Linguistic Frameworks Go Toe-to-Toe at Neuro-Symbolic Language Modeling

arXiv cs.AI / 4/6/2026

💬 OpinionIdeas & Deep AnalysisModels & Research

Key Points

  • The paper evaluates whether linguistic graph representations can complement neural language models in a neuro-symbolic setting using an ensemble of a pretrained Transformer plus ground-truth graphs from seven different formalisms.
  • It finds that semantic constituency structures deliver the strongest overall gains in language modeling performance, outperforming syntactic constituency and dependency-based structures.
  • The reported benefits vary significantly by part-of-speech class, indicating that the usefulness of a graph formalism is not uniform across linguistic categories.
  • The authors conclude that the results reveal promising directions for neuro-symbolic language modeling and call for future work that systematically quantifies how different formalisms and design choices affect outcomes.

Abstract

We examine the extent to which, in principle, linguistic graph representations can complement and improve neural language modeling.

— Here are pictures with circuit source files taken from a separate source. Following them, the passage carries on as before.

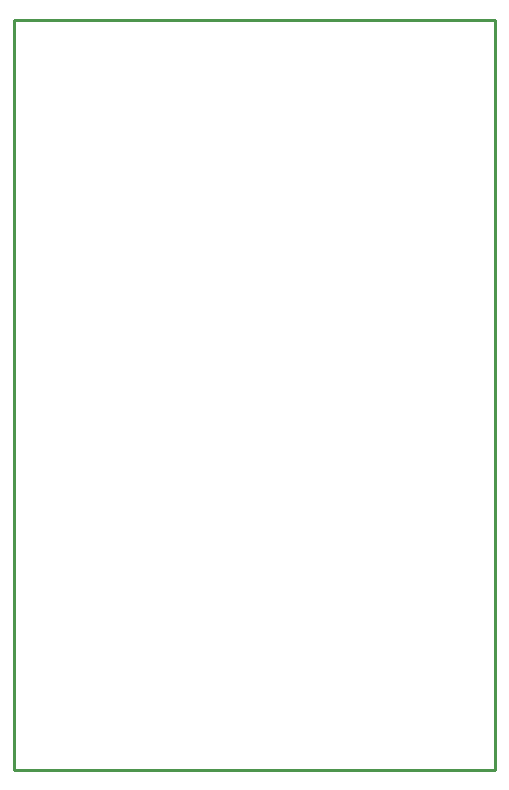
<source format=gko>
G04 Layer: BoardOutline*
G04 EasyEDA v6.3.22, 2020-02-01T14:25:23+03:00*
G04 de8c743d1f944906aa5e958e3f35c1be,ca54920fb7ea4c169f3d1b618bee327e,10*
G04 Gerber Generator version 0.2*
G04 Scale: 100 percent, Rotated: No, Reflected: No *
G04 Dimensions in inches *
G04 leading zeros omitted , absolute positions ,2 integer and 4 decimal *
%FSLAX24Y24*%
%MOIN*%
G90*
G70D02*

%ADD10C,0.010000*%
G54D10*
G01X0Y25000D02*
G01X16050Y25000D01*
G01X16050Y0D01*
G01X0Y0D01*
G01X0Y25000D01*

%LPD*%
M00*
M02*

</source>
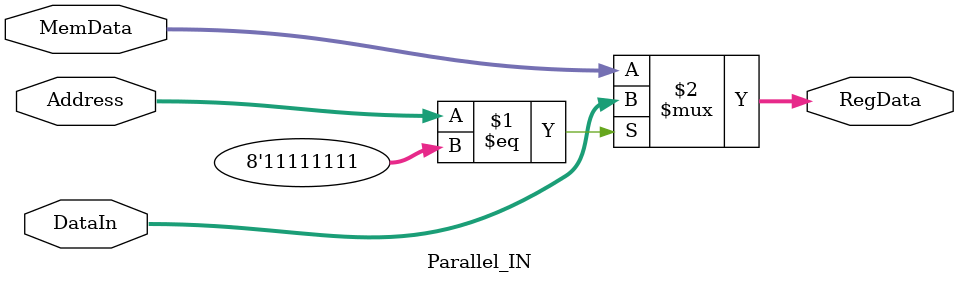
<source format=v>
module Parallel_IN (input[7:0] MemData, Address, DataIn, output[7:0] RegData);

	assign RegData = (Address == 8'hff) ? DataIn : MemData;

endmodule

</source>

With an ensemble setup consisting of a pretrained Transformer and ground-truth graphs from one of 7 different formalisms, we find that, overall, semantic constituency structures are most useful to language modeling performance -- outpacing syntactic constituency structures as well as syntactic and semantic dependency structures. Further, effects vary greatly depending on part-of-speech class. In sum, our findings point to promising tendencies in neuro-symbolic language modeling and invite future research quantifying the design choices made by different formalisms.